■ **Goal of the exercise**:
Copy the records exactly, every one of them.

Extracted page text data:
***

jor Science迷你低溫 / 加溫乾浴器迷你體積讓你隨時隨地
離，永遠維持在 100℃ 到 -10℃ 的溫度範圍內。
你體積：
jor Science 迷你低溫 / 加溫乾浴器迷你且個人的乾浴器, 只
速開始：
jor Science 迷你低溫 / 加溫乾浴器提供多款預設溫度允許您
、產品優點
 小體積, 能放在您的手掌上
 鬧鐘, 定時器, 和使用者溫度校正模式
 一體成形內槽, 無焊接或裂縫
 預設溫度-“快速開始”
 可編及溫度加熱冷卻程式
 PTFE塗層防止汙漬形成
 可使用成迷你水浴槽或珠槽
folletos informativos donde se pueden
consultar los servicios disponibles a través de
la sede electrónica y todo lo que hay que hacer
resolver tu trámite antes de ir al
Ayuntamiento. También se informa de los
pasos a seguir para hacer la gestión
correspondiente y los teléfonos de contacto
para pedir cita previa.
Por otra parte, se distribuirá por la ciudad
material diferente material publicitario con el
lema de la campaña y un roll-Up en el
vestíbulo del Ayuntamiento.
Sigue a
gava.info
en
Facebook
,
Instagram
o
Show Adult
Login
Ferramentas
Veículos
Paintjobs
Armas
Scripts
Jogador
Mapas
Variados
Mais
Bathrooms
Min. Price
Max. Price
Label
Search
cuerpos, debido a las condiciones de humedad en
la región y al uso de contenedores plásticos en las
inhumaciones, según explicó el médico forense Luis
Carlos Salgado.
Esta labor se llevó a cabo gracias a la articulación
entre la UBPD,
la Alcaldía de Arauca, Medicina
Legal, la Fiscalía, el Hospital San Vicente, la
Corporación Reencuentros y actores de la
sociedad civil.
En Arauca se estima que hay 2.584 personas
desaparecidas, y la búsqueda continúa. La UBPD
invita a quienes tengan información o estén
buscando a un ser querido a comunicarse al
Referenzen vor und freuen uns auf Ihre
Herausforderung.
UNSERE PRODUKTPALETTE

***

■ **Answer to this exercise**:
jor Science迷你低溫 / 加溫乾浴器迷你體積讓你隨時隨地
離，永遠維持在 100℃ 到 -10℃ 的溫度範圍內。
你體積：
jor Science 迷你低溫 / 加溫乾浴器迷你且個人的乾浴器, 只
速開始：
jor Science 迷你低溫 / 加溫乾浴器提供多款預設溫度允許您
、產品優點
 小體積, 能放在您的手掌上
 鬧鐘, 定時器, 和使用者溫度校正模式
 一體成形內槽, 無焊接或裂縫
 預設溫度-“快速開始”
 可編及溫度加熱冷卻程式
 PTFE塗層防止汙漬形成
 可使用成迷你水浴槽或珠槽
folletos informativos donde se pueden
consultar los servicios disponibles a través de
la sede electrónica y todo lo que hay que hacer
resolver tu trámite antes de ir al
Ayuntamiento. También se informa de los
pasos a seguir para hacer la gestión
correspondiente y los teléfonos de contacto
para pedir cita previa.
Por otra parte, se distribuirá por la ciudad
material diferente material publicitario con el
lema de la campaña y un roll-Up en el
vestíbulo del Ayuntamiento.
Sigue a
gava.info
en
Facebook
,
Instagram
o
Show Adult
Login
Ferramentas
Veículos
Paintjobs
Armas
Scripts
Jogador
Mapas
Variados
Mais
Bathrooms
Min. Price
Max. Price
Label
Search
cuerpos, debido a las condiciones de humedad en
la región y al uso de contenedores plásticos en las
inhumaciones, según explicó el médico forense Luis
Carlos Salgado.
Esta labor se llevó a cabo gracias a la articulación
entre la UBPD,
la Alcaldía de Arauca, Medicina
Legal, la Fiscalía, el Hospital San Vicente, la
Corporación Reencuentros y actores de la
sociedad civil.
En Arauca se estima que hay 2.584 personas
desaparecidas, y la búsqueda continúa. La UBPD
invita a quienes tengan información o estén
buscando a un ser querido a comunicarse al
Referenzen vor und freuen uns auf Ihre
Herausforderung.
UNSERE PRODUKTPALETTE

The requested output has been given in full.